Here, the SPARQL constraint considers a target node (instance of Class1) with a rule that states that every every instance of Class2 related to the Class1 Instance target node must have a relation to a Class3 instance. The data graph shows one instance that passes (instance1Class2) and two that fail (instance2Class2 and instance3Class2). The SPARQL query results in both of these identified and returned. However, pySHACL only reports a single failure.

This occurs because of lines 183-184 in sparql_based_constraints.py:

                    if (t, p, v) in dedup_set:
                        continue

Where t is the ?this variable in SPARQL and the target node. After the first result is logged, the (t, p, v) tuple is added to dedup_set. Thus, additional results (although they represent additional, unique failures) are not captured because of the guard statement above. If I comment out lines 183-184, it works as expected and shows two failures.

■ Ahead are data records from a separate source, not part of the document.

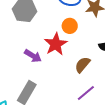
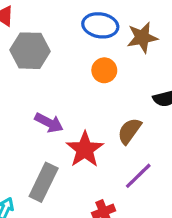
red star: (56, 44) -> (85, 149), moved

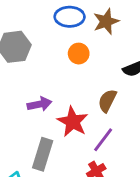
purple arrow: (49, 123) -> (39, 104), turned -30
purple line: (138, 176) -> (103, 140), moved

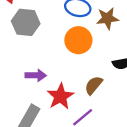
orange circle: (79, 54) -> (78, 40), size x1.5

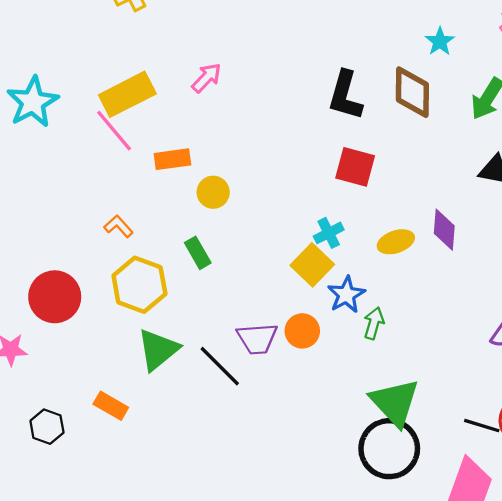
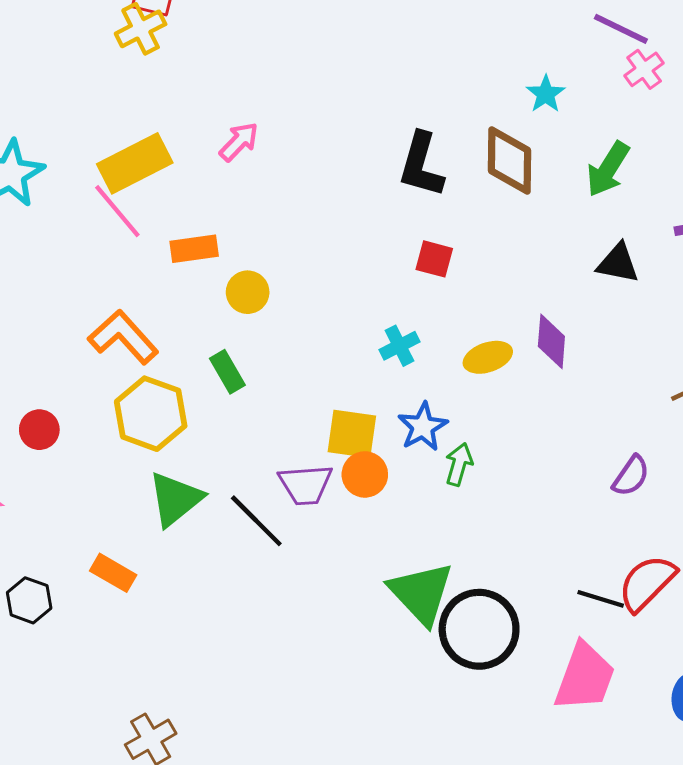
red square: (355, 167) -> (434, 259), size x0.7
orange L-shape: (118, 226) -> (123, 337), size x1.8
yellow square: (312, 265) -> (352, 434), moved, turned -36
red circle: (55, 297) -> (39, 430), size x0.6
green triangle: (395, 402) -> (421, 593), moved

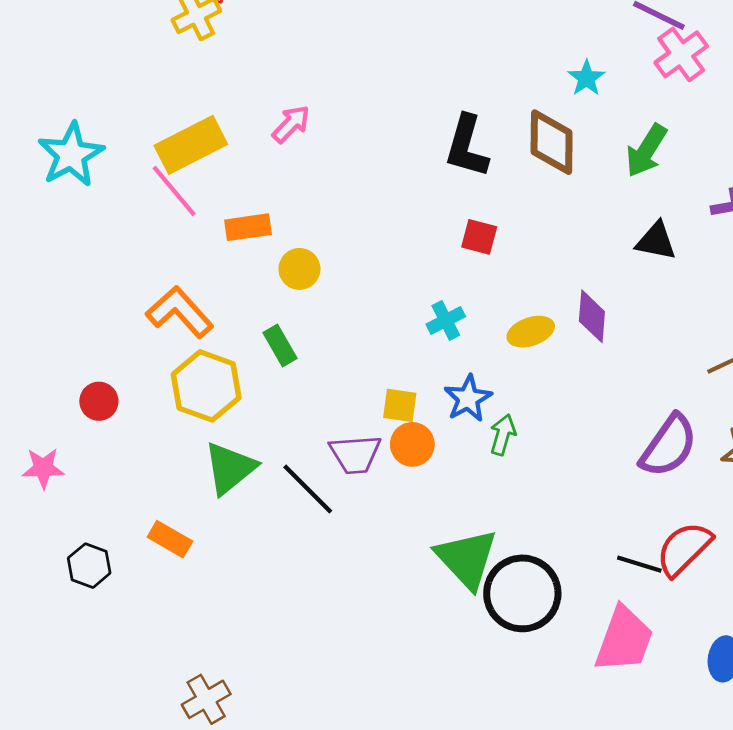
pink cross: (644, 69) -> (681, 54), size x1.4
yellow square: (352, 434) -> (400, 405), size x0.7
purple semicircle: (631, 476) -> (669, 446), size x1.6

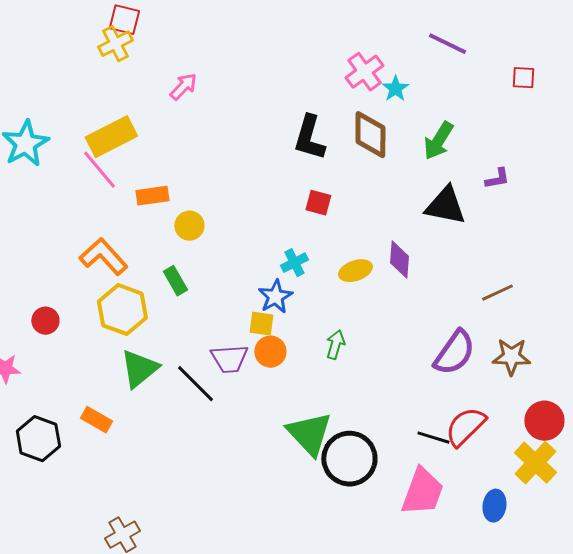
pink cross: (681, 54) -> (364, 72), moved
pink arrow: (291, 124) -> (183, 87), moved
black triangle: (656, 241) -> (445, 206), size x1.4
blue star: (468, 398) -> (275, 297), moved
black hexagon: (89, 566) -> (38, 439), size x1.4

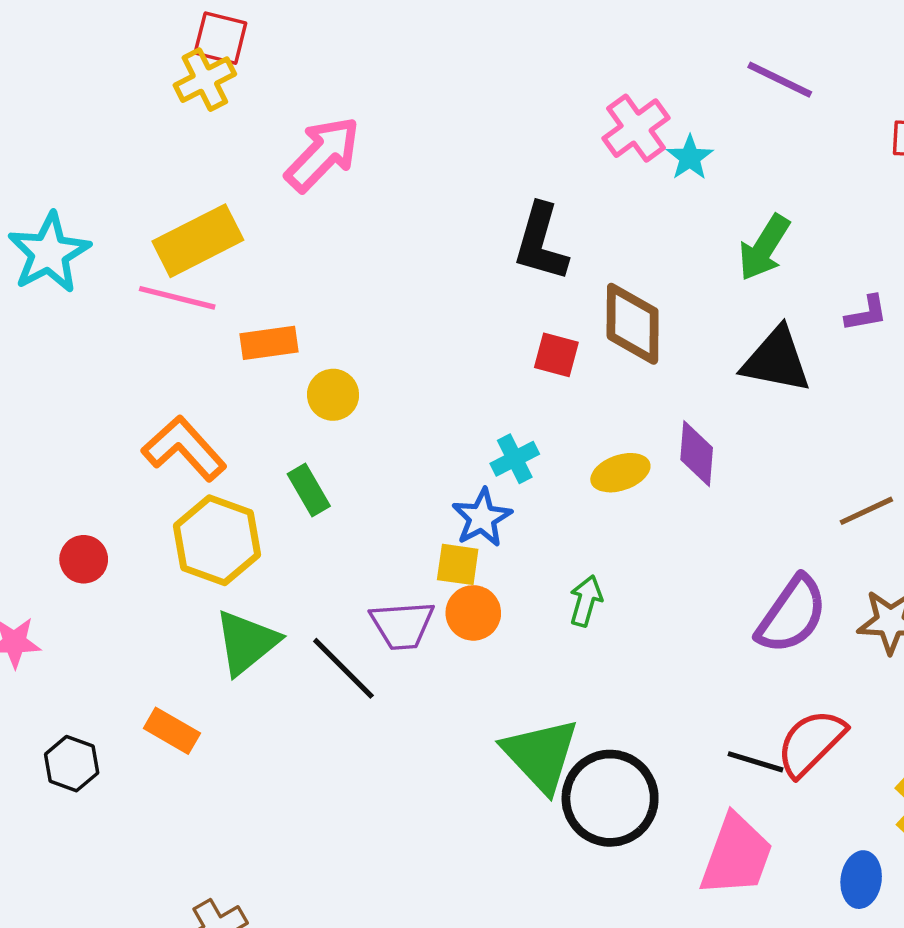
pink arrow: (183, 87) -> (323, 154), size x1.6
brown diamond: (370, 135) -> (633, 324), moved
pink line: (99, 170) -> (177, 298), turned -36
black hexagon: (38, 439) -> (72, 764), size x0.7

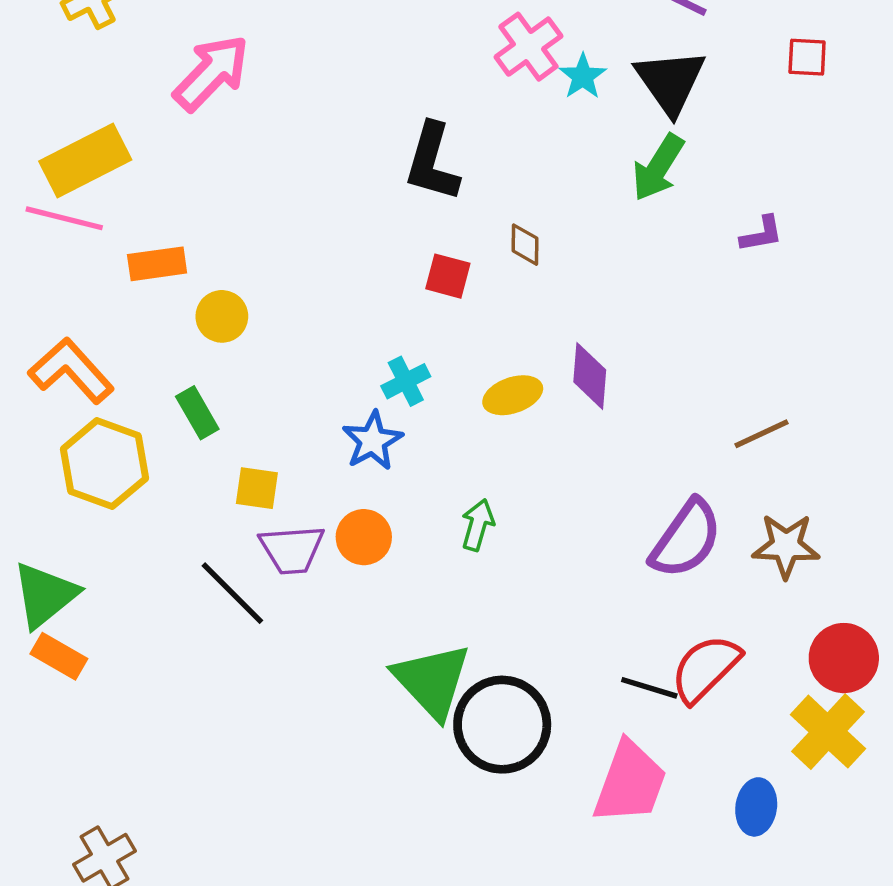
brown diamond: (633, 324) -> (525, 245), size x0.5
black triangle: (776, 360) -> (670, 82), moved, turned 44
yellow square: (458, 564) -> (257, 488), moved
green triangle: (246, 642) -> (45, 595), moved

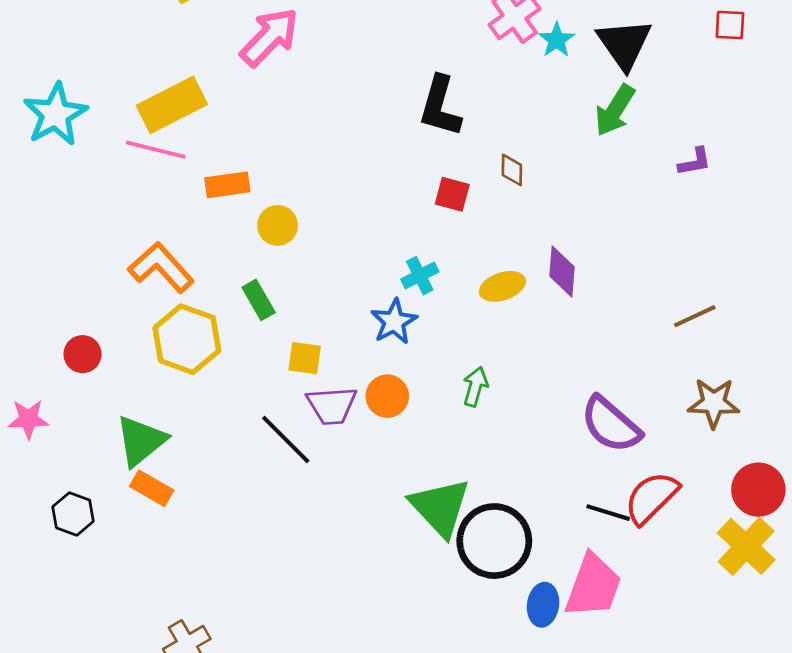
purple semicircle: (686, 539) -> (611, 425), moved, turned 96
blue ellipse: (756, 807) -> (543, 605), moved

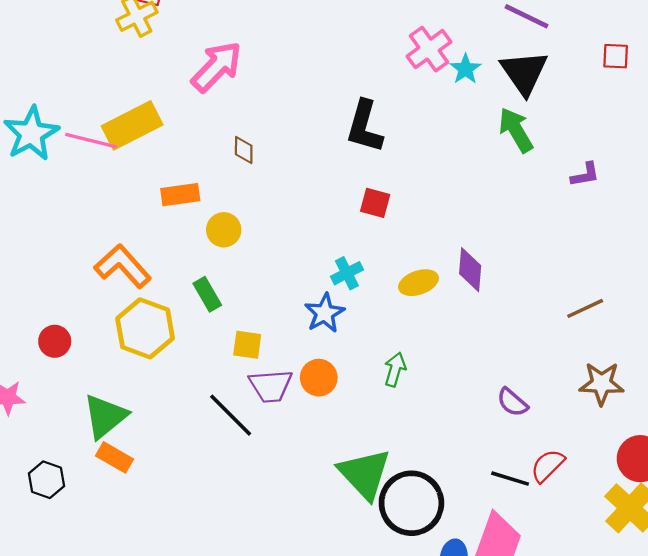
green arrow: (615, 110) -> (516, 130), turned 117
pink line: (156, 150) -> (91, 141), moved
brown diamond: (512, 170) -> (244, 150), moved
purple semicircle: (611, 425) -> (512, 402), size x0.6
red semicircle: (651, 498) -> (548, 466), size x0.7

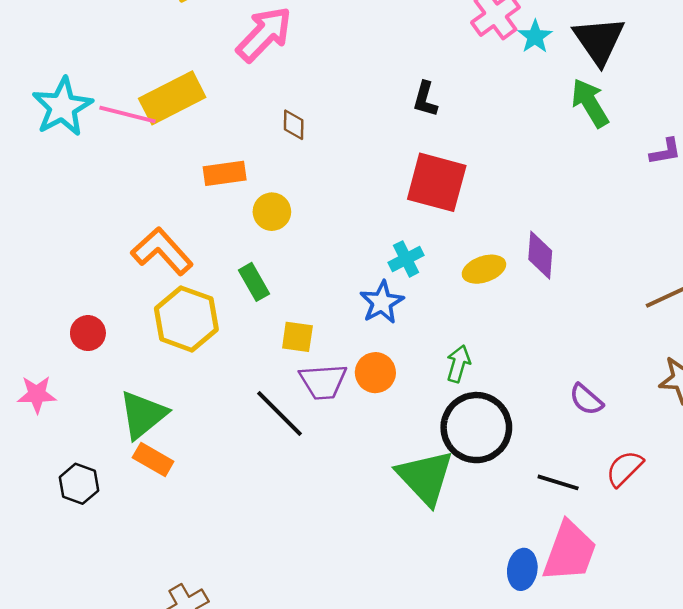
black L-shape: (365, 127) -> (425, 99), size x0.6
red square: (375, 203) -> (437, 182), size x1.8
black line: (510, 479) -> (558, 482), moved
black circle: (411, 503) -> (476, 428), moved

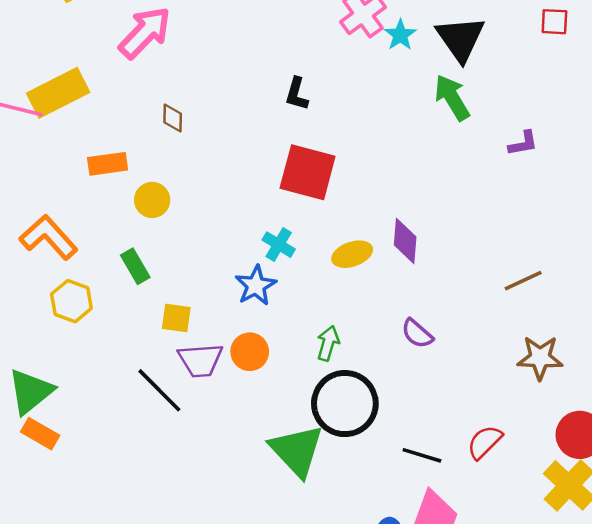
cyan cross: (406, 259) -> (279, 245), turned -32
yellow hexagon: (186, 319) -> (71, 301), size x0.7
purple semicircle: (586, 399) -> (417, 334), moved

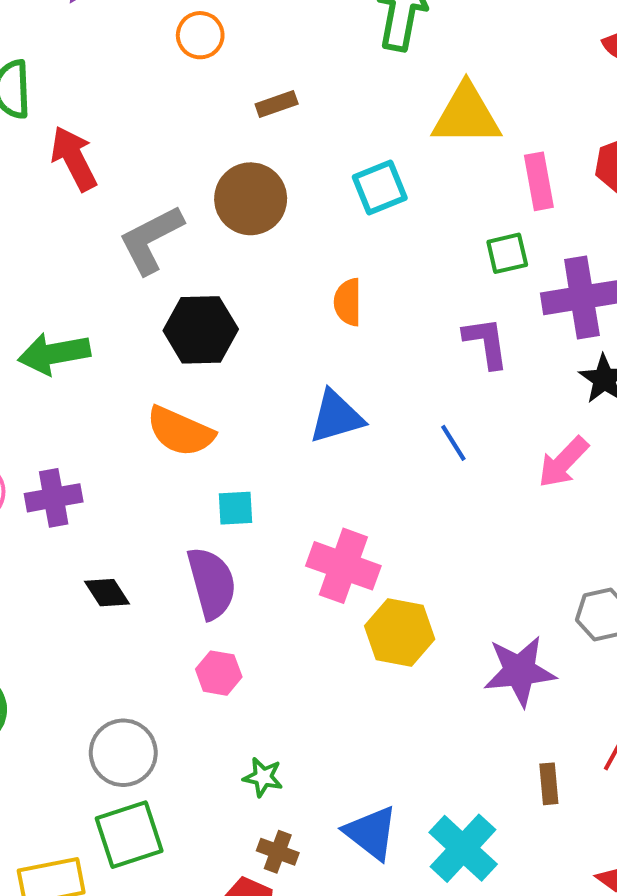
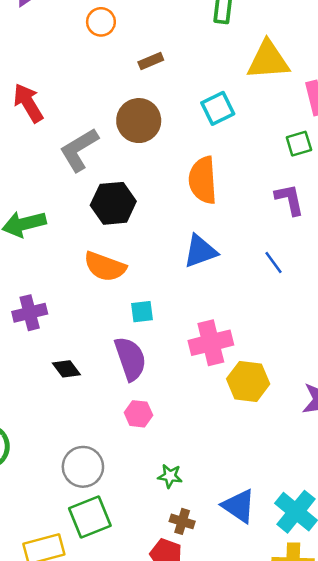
orange semicircle: (348, 302) -> (203, 180), size x1.6
pink cross: (343, 566) -> (211, 343), turned -30

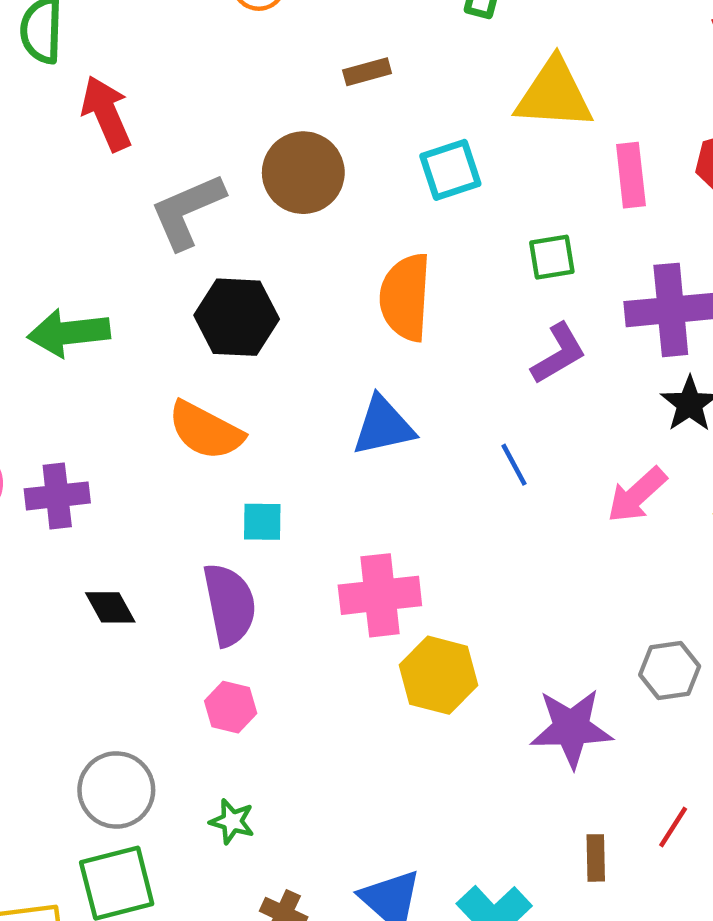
brown rectangle: (151, 61) -> (367, 72), moved
green square: (299, 144) -> (552, 257), moved
purple L-shape: (289, 199) -> (559, 354), turned 64
green star: (170, 476) -> (232, 821), moved

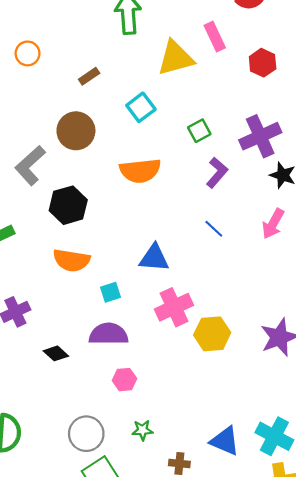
pink rectangle: (631, 175) -> (215, 37), moved
orange semicircle: (405, 297) -> (140, 171), turned -81
blue triangle: (383, 426) -> (154, 258), moved, turned 36
purple semicircle: (229, 605) -> (108, 334), turned -60

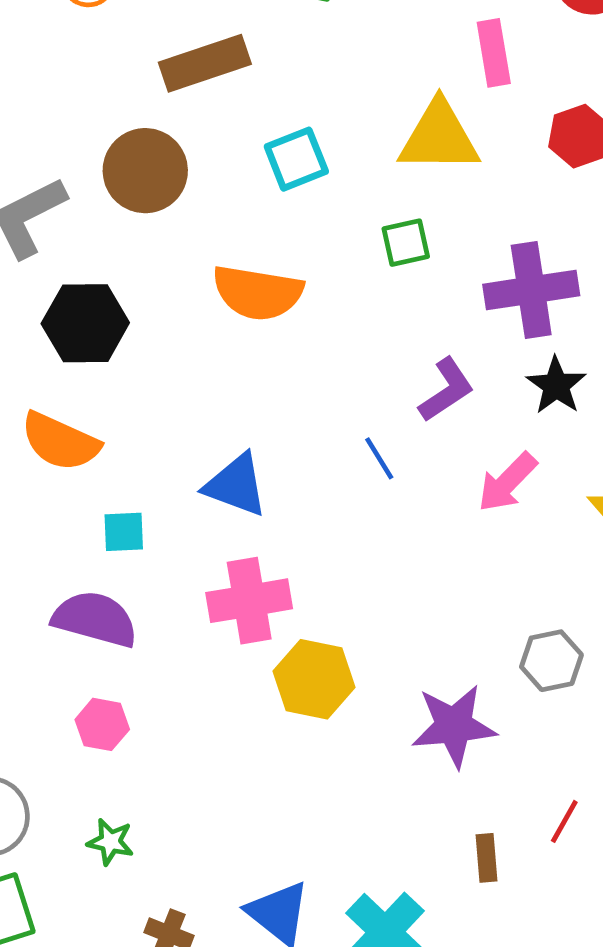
yellow triangle: (176, 58) -> (439, 137), moved
brown rectangle: (89, 76) -> (205, 63), size x1.8
purple L-shape: (217, 173) -> (446, 390), moved

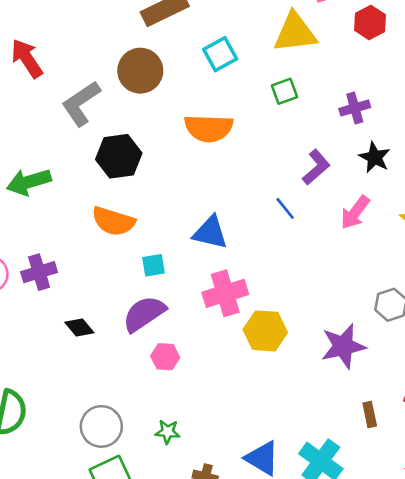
purple cross: (531, 290) -> (355, 108), size x0.6
purple semicircle: (95, 619) -> (144, 314), turned -42
pink hexagon: (102, 724) -> (165, 357), moved

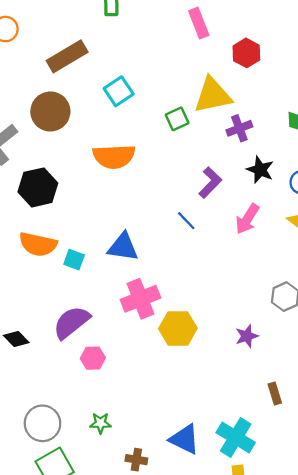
yellow triangle: (295, 33) -> (213, 95), moved
cyan square: (154, 265) -> (74, 260), moved, turned 35
purple star: (343, 346) -> (247, 336), size x0.6

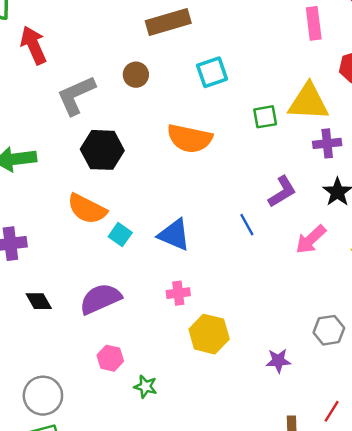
brown circle: (50, 112) -> (136, 75), size x0.6
pink cross: (140, 299) -> (178, 293), size x0.6
pink hexagon: (93, 358) -> (110, 358), moved
green star: (100, 423) -> (145, 387), moved

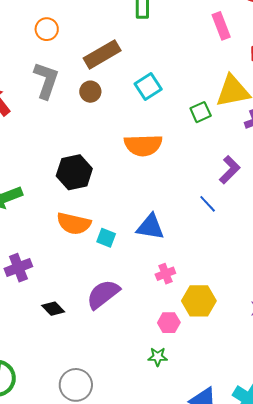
brown circle: (136, 75) -> (90, 92), moved
gray L-shape: (76, 95) -> (46, 80), moved, turned 147
pink hexagon: (110, 358) -> (169, 323), moved

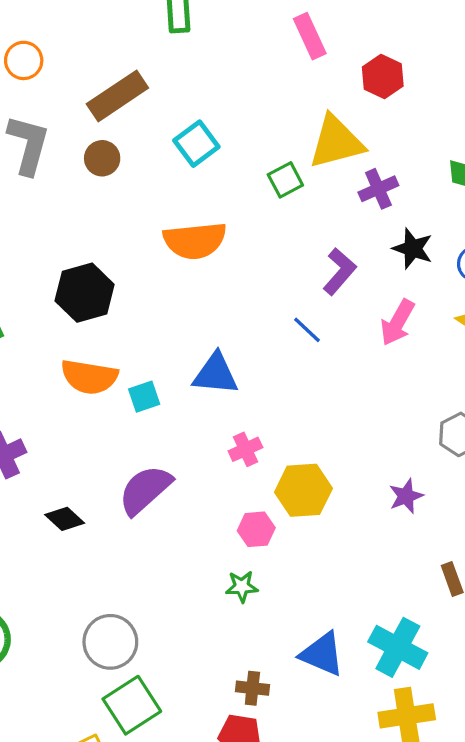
cyan square: (106, 238) -> (144, 397), turned -36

I'm not sure if there is a spec issue that requires the dedup_set guard, but if there isn't, I'd recommend removing those lines to allow for multiple results. I'm new to open source contribution, but if there is agreement, I can try to make the changes myself and issue a PR.

Thank you for the help!

ashleysommer commented 12 months ago

Hi @dandunbar23 Thank you for the very detailed and helpful issue report. Your detective work is appreciated and it appears you have found a valid bug.

I believe it should be fine to simply remote that dedup logic as you suggested, but first I will need to double check the spec and run some validation tests on that chage. I did put that dedup check in for a reason, but I forget what that reason was and it may no longer be needed.

dandunbar23 commented 12 months ago

Thanks @ashleysommer

I created PR #191, but instead of just removing it, I added a check on the violations list for duplicates. Since the violations list includes the var_dict, which contains results specific data, it allows for a check on the SPARQL results for duplicates while still returning multiple results for the same target node. Let me know what you think.

Thanks again.

ashleysommer commented 12 months ago

Perfect, thanks

ashleysommer commented 12 months ago

Fixed by #191